# Feather fletching: glue or tape



## DssBB (Feb 21, 2010)

Glue the feathers on. Shooting 3D or stumps with taped on feathers in the winter eventually leads to bare shafts. R.H or L.H helix doesn't make a difference. Just make sure if your going to fletch L.H helix you use LW feathers and R.H helix uses RW feathers


----------



## Xenomorph (Jun 18, 2012)

OKie dokie. Any glue in particular you want to recommend?


----------



## wheelie (Mar 2, 2009)

I have tried many different glues. Krazy Glue Gel is the best. Expensive as five dollars can do six or seven arrows. The vanes hold on forever. Tried the Gorrila Glue with blue top everyone raves about and I think it is garbage for vanes. Vanes fall off from slightest bumps on things. Turns arrows white and takes 1/2 hour or more to dry. Krazy Glue Gel dries in minutes and does a nice tidey job. I don't use arrow wraps so that may make a difference with glues.


----------



## Crunch (Nov 28, 2002)

Fletchtite platinum work well for me. Just make sure your shafts are clean. Only problem is it the fumes.


----------



## hoody123 (Aug 11, 2004)

Loctite super glue gel with the rubberizer. Awesome product in a great and very handy applicator and available in loads of places (Home Depot pretty much always has it)


----------



## crazymoose (May 17, 2005)

Loctite super gel is great. As hoody123 mentioned you can buy it anywhere.

## Extracted information
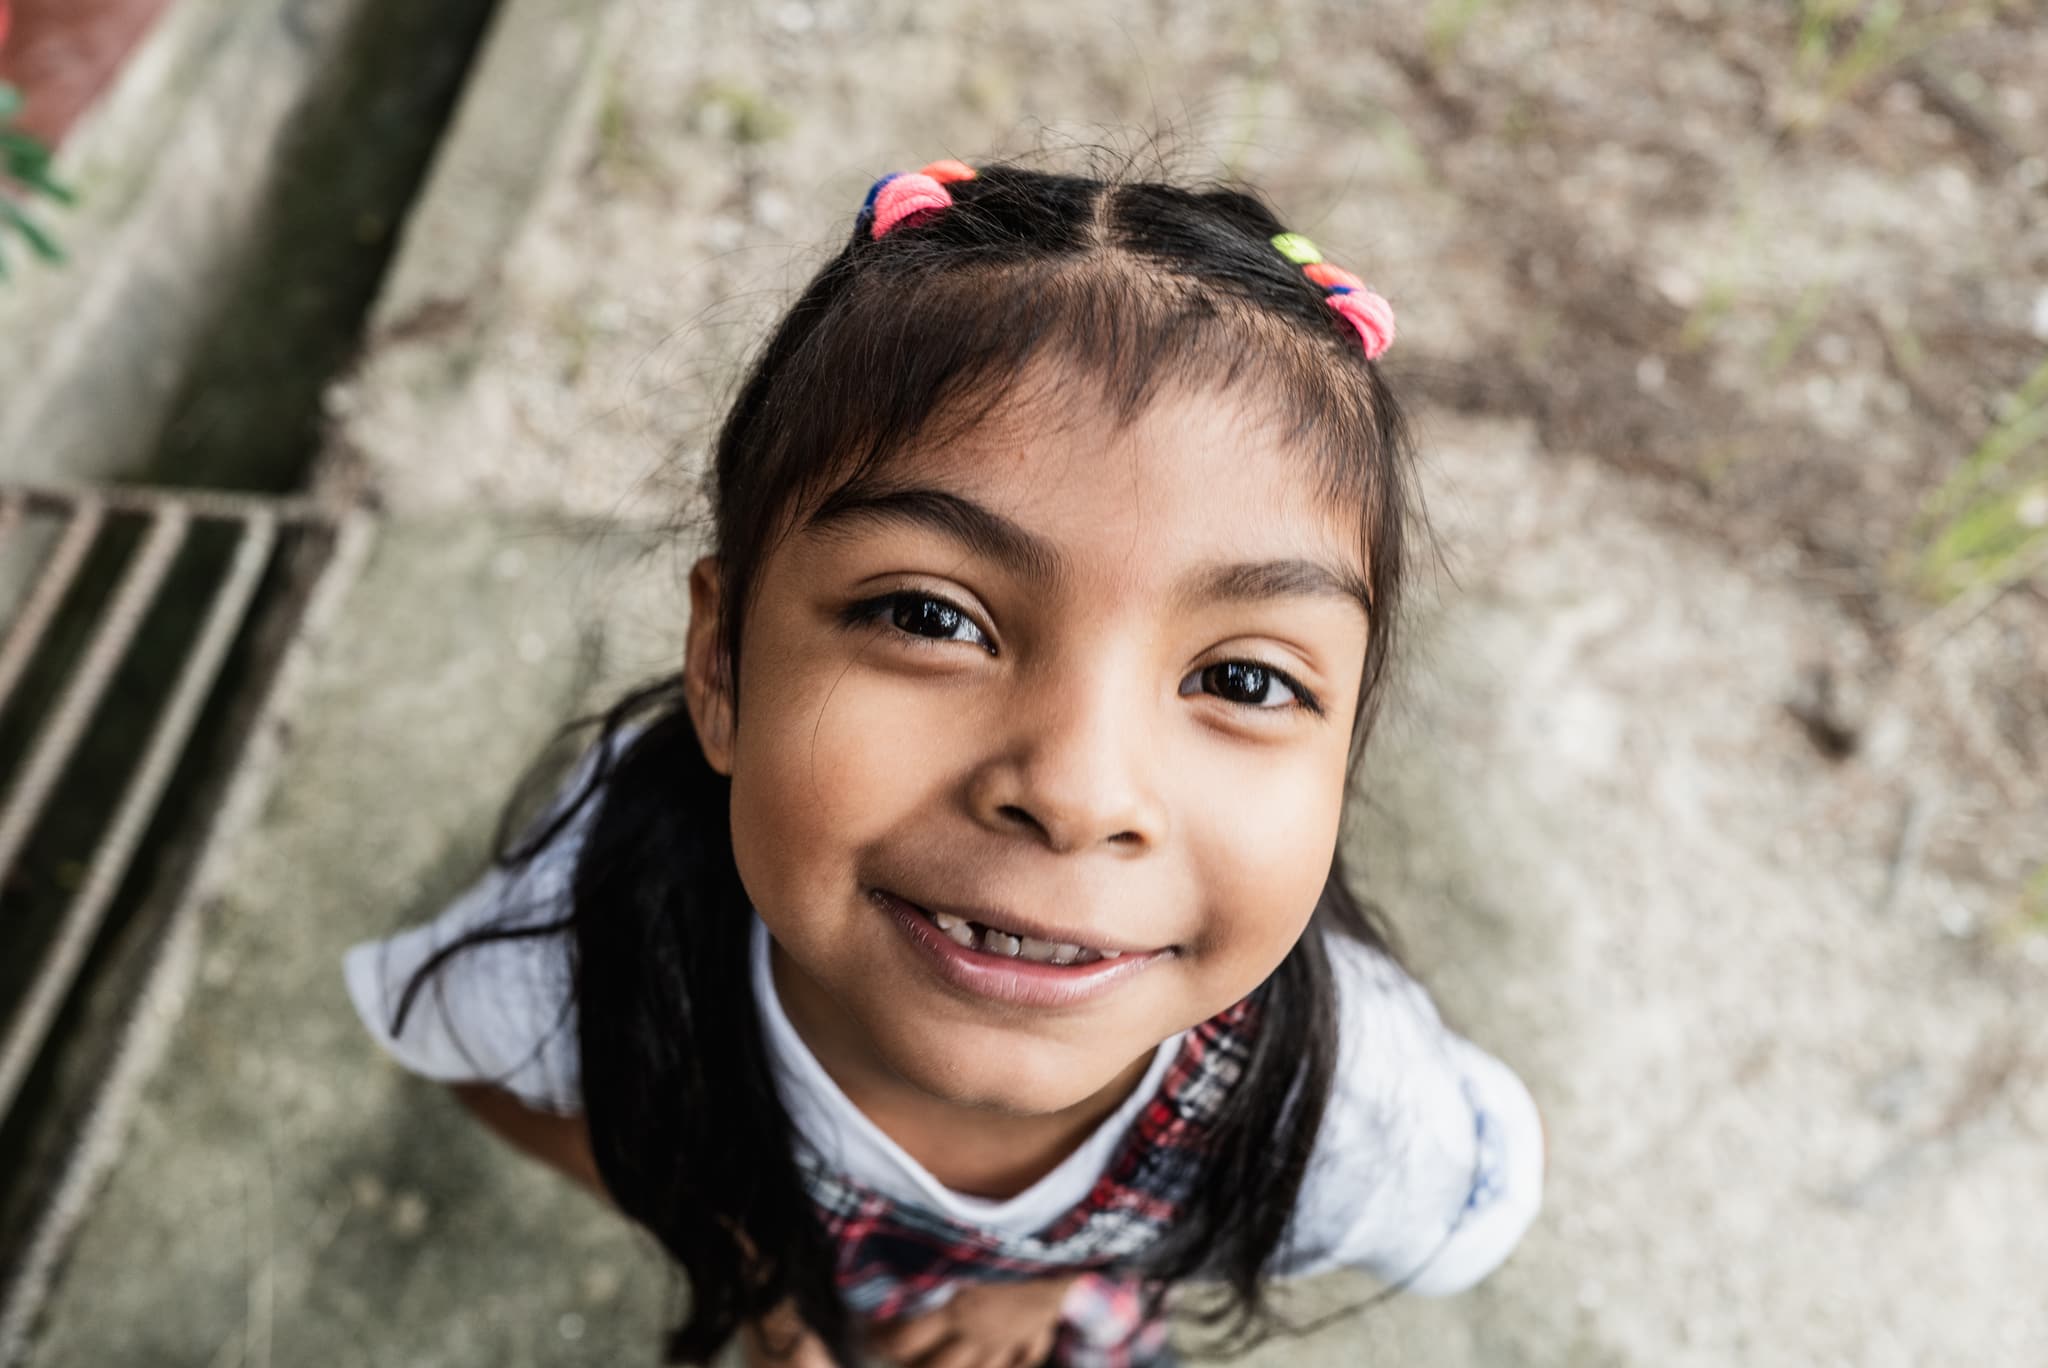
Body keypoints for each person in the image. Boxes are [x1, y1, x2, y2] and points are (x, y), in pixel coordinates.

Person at [342, 159, 1545, 1368]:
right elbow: (469, 1058)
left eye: (1241, 680)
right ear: (721, 664)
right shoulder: (597, 937)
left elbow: (1473, 1209)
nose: (1075, 793)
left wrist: (1061, 1280)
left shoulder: (1342, 1110)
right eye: (927, 616)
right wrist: (750, 1257)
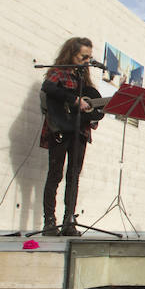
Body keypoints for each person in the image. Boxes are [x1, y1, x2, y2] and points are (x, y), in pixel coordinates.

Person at [40, 37, 104, 236]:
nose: (86, 61)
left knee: (74, 177)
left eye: (89, 57)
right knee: (55, 174)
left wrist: (93, 114)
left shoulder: (84, 79)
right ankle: (50, 222)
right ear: (71, 54)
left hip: (79, 132)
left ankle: (69, 221)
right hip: (60, 128)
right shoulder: (59, 72)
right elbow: (48, 87)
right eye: (83, 56)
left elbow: (90, 107)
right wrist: (74, 99)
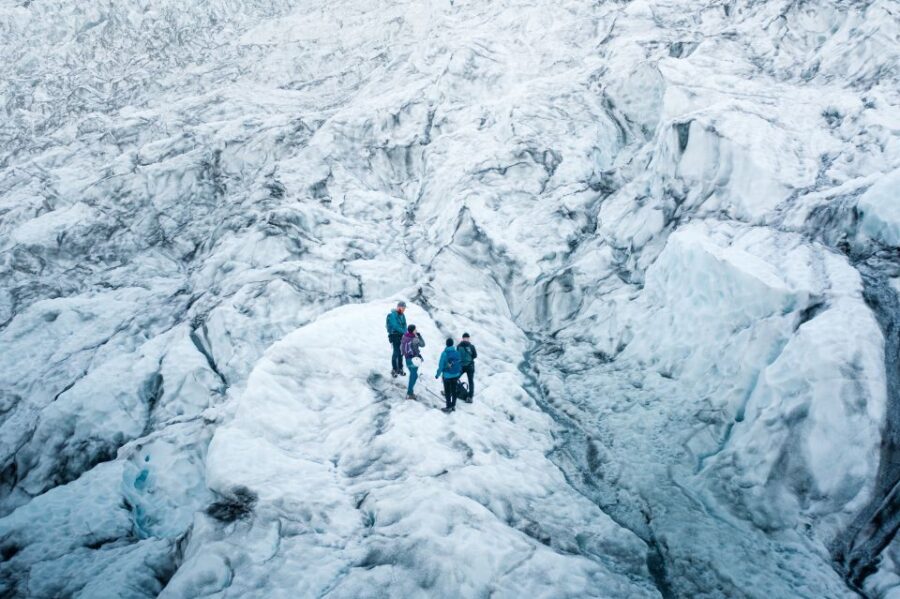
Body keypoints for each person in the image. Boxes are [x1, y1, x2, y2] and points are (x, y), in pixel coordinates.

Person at [435, 338, 462, 413]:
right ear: (452, 344)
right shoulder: (457, 352)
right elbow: (460, 363)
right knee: (454, 391)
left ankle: (448, 407)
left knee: (447, 391)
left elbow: (441, 366)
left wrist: (437, 375)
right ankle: (453, 406)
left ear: (446, 344)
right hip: (455, 375)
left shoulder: (444, 353)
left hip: (447, 376)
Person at [400, 325, 425, 400]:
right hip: (414, 360)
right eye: (415, 329)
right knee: (413, 376)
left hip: (407, 359)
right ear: (413, 330)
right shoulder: (415, 339)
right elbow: (423, 344)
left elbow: (401, 347)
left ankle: (410, 392)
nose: (416, 330)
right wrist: (420, 336)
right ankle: (409, 393)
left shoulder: (404, 337)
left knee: (414, 375)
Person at [385, 301, 407, 377]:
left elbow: (405, 325)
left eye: (404, 308)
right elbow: (395, 325)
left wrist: (405, 332)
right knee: (396, 352)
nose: (403, 309)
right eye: (402, 308)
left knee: (401, 352)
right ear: (398, 307)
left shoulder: (402, 315)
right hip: (394, 335)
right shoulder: (392, 315)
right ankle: (394, 369)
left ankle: (400, 368)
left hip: (401, 336)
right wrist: (404, 331)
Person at [456, 332, 478, 403]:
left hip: (465, 366)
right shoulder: (470, 346)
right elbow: (474, 356)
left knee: (469, 381)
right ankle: (469, 397)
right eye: (465, 338)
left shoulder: (460, 346)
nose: (466, 339)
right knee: (470, 381)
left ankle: (469, 397)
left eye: (467, 338)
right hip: (468, 366)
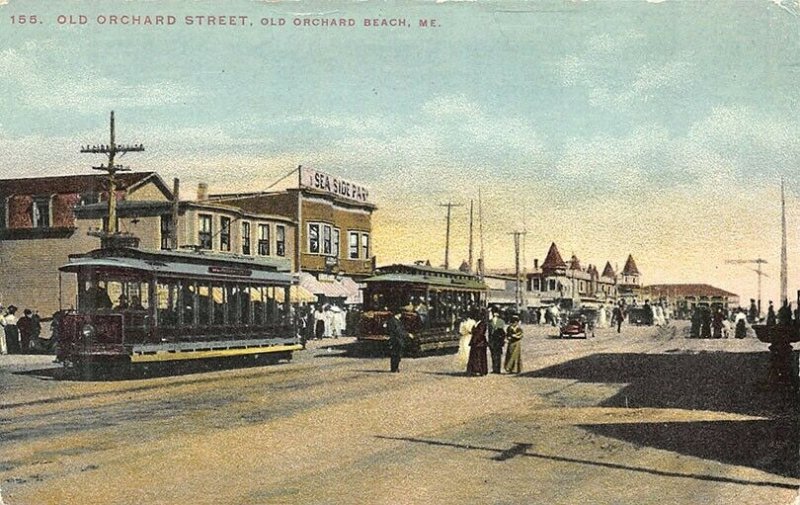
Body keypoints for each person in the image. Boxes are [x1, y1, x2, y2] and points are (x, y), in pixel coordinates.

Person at [387, 307, 412, 373]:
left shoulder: (396, 320)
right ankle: (394, 368)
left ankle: (395, 367)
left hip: (397, 339)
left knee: (397, 354)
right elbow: (398, 331)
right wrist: (407, 335)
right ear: (398, 314)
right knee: (396, 354)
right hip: (396, 340)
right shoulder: (394, 321)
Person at [466, 309, 488, 376]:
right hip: (475, 342)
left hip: (480, 342)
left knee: (479, 357)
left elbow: (480, 333)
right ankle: (474, 370)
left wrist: (475, 337)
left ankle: (481, 370)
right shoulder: (476, 323)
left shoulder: (482, 323)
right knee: (474, 356)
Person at [487, 309, 506, 374]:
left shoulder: (501, 321)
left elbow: (502, 333)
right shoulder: (490, 322)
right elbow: (489, 333)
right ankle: (494, 368)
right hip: (492, 341)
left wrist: (502, 341)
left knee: (498, 355)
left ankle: (498, 369)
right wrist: (489, 341)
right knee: (493, 355)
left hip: (498, 341)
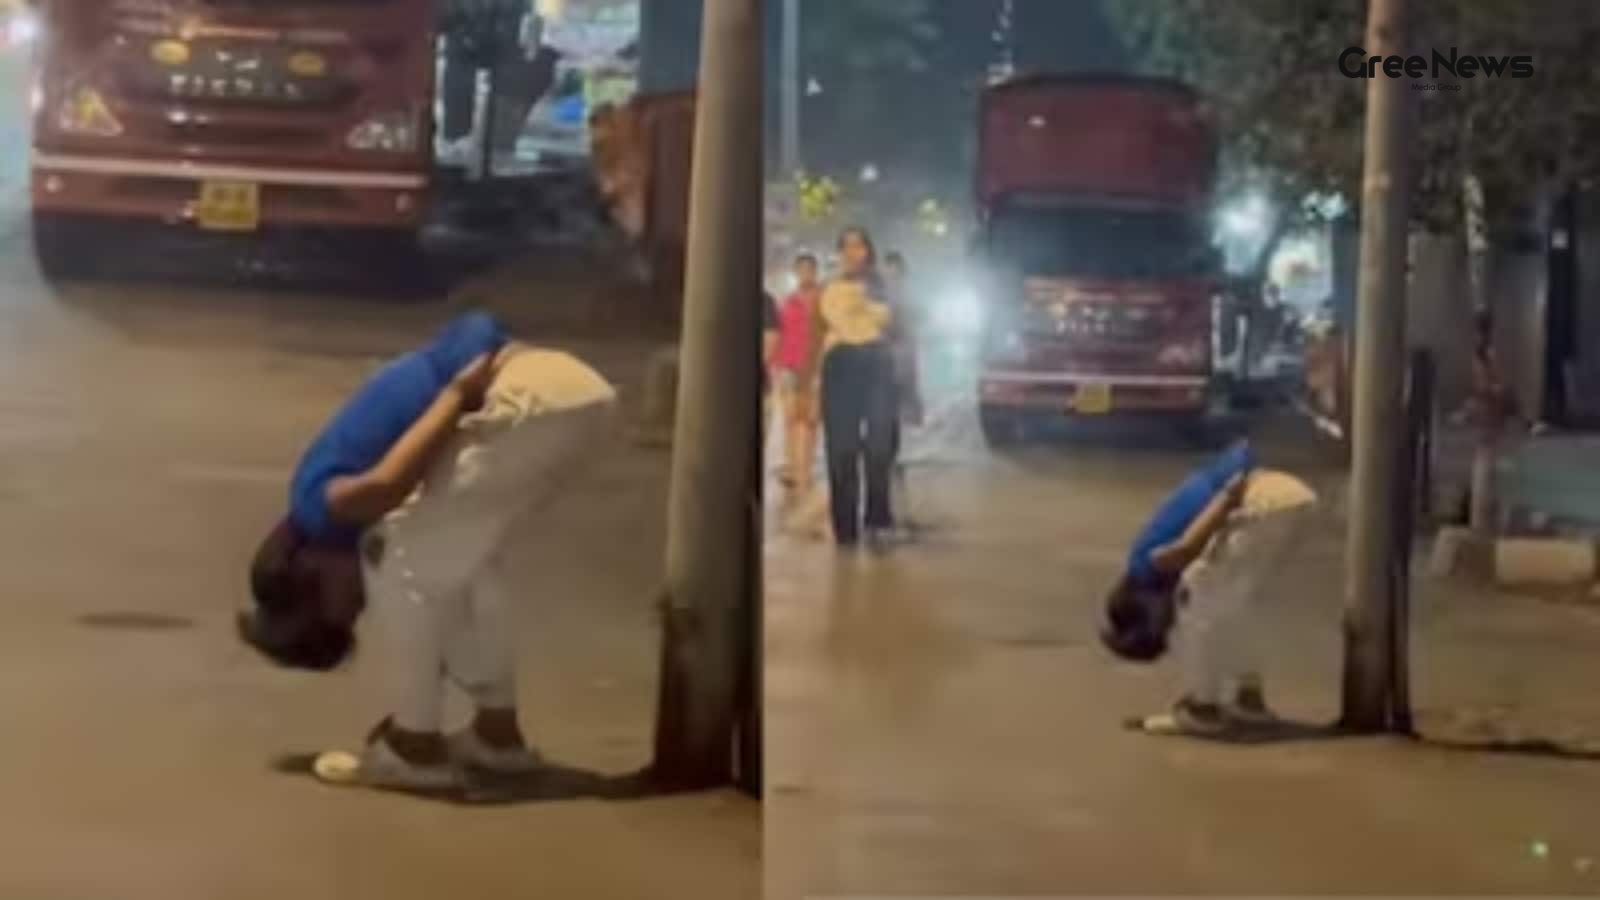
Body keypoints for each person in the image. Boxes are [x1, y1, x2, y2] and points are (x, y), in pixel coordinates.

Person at [242, 312, 618, 790]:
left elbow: (387, 484)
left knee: (392, 556)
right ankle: (496, 737)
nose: (359, 604)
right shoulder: (322, 496)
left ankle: (413, 746)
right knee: (470, 565)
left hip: (524, 400)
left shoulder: (322, 507)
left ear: (305, 571)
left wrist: (457, 393)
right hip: (575, 394)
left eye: (345, 607)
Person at [1101, 441, 1319, 736]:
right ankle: (1249, 700)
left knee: (1199, 600)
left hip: (1258, 502)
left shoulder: (1148, 565)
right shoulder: (1149, 549)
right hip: (1293, 498)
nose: (1167, 628)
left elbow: (1188, 547)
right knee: (1241, 606)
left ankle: (1201, 709)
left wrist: (1190, 547)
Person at [818, 227, 898, 549]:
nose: (853, 252)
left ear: (869, 252)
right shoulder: (828, 287)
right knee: (842, 449)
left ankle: (877, 517)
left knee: (879, 447)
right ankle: (845, 527)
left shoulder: (883, 286)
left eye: (859, 246)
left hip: (877, 363)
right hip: (839, 365)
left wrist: (861, 309)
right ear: (840, 253)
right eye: (847, 246)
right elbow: (825, 327)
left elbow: (890, 321)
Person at [773, 253, 824, 495]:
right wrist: (777, 365)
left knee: (811, 420)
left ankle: (806, 468)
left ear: (815, 272)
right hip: (790, 365)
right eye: (801, 270)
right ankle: (792, 467)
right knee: (791, 418)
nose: (805, 275)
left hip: (815, 366)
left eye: (809, 270)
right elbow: (780, 333)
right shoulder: (788, 302)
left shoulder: (824, 301)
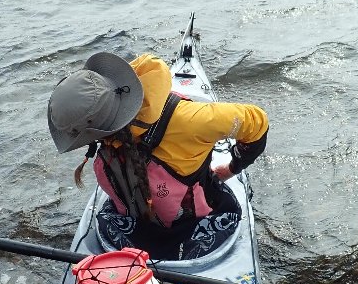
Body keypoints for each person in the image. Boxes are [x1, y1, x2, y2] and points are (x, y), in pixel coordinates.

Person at [48, 51, 269, 260]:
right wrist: (234, 166)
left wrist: (231, 168)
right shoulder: (192, 121)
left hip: (193, 229)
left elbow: (257, 122)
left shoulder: (193, 120)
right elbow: (256, 126)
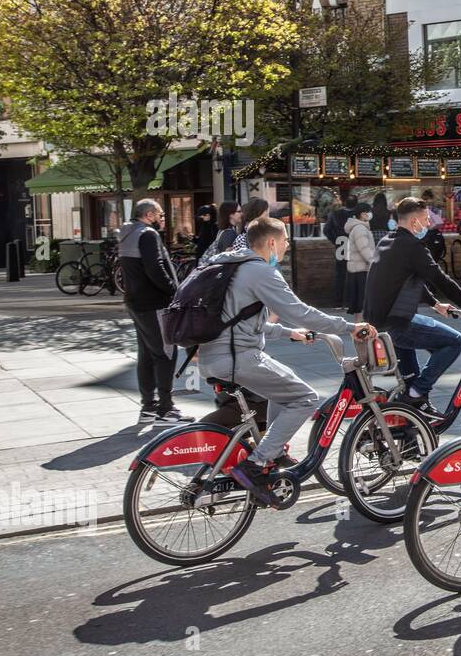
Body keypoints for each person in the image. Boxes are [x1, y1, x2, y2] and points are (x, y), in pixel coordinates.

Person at [199, 217, 376, 505]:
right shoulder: (259, 270)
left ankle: (274, 452)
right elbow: (301, 311)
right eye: (283, 242)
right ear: (271, 242)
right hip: (237, 357)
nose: (285, 248)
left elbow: (242, 323)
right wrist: (348, 327)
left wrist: (288, 333)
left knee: (282, 382)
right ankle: (255, 465)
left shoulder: (228, 264)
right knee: (306, 397)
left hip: (215, 355)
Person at [364, 197, 461, 418]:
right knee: (455, 341)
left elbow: (408, 279)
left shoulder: (388, 241)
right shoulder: (412, 247)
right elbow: (440, 279)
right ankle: (417, 393)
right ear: (414, 222)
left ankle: (411, 415)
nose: (428, 224)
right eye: (425, 219)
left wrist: (434, 303)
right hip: (397, 323)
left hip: (381, 322)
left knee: (410, 383)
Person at [119, 199, 187, 424]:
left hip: (136, 302)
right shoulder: (147, 234)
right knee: (166, 353)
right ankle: (166, 409)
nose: (162, 218)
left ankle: (148, 407)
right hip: (154, 303)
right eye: (160, 214)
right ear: (149, 215)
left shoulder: (128, 233)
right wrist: (174, 292)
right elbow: (155, 267)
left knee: (147, 354)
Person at [343, 202, 376, 323]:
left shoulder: (358, 227)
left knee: (360, 306)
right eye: (369, 211)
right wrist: (375, 262)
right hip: (361, 271)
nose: (371, 214)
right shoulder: (360, 229)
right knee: (362, 305)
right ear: (363, 214)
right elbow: (364, 249)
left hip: (358, 270)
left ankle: (360, 330)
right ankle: (361, 332)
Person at [323, 193, 357, 306]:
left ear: (343, 203)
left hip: (341, 245)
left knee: (340, 274)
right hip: (355, 246)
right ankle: (350, 301)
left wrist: (336, 240)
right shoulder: (359, 215)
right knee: (354, 274)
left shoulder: (335, 214)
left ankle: (338, 302)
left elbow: (327, 230)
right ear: (356, 203)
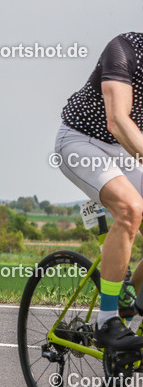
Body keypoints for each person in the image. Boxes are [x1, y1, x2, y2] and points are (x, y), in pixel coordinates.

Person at [55, 32, 143, 350]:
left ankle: (127, 297)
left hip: (127, 151)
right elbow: (118, 120)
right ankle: (107, 321)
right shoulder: (125, 50)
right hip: (82, 141)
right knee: (131, 208)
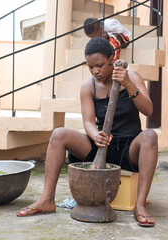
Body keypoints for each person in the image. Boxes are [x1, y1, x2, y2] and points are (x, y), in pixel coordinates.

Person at [16, 37, 158, 228]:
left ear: (112, 59)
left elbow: (148, 110)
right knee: (59, 134)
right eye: (90, 67)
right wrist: (95, 135)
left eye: (99, 65)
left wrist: (128, 85)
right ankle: (47, 200)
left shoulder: (132, 77)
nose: (95, 71)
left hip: (128, 148)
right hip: (99, 147)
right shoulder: (88, 86)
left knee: (150, 136)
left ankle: (139, 205)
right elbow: (88, 122)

## Problem requirements
In the fletching thread, which glue does wheelie call the best after trying many? The listing is separate material with no connection to the fletching thread.

## Written solution
Krazy Glue Gel.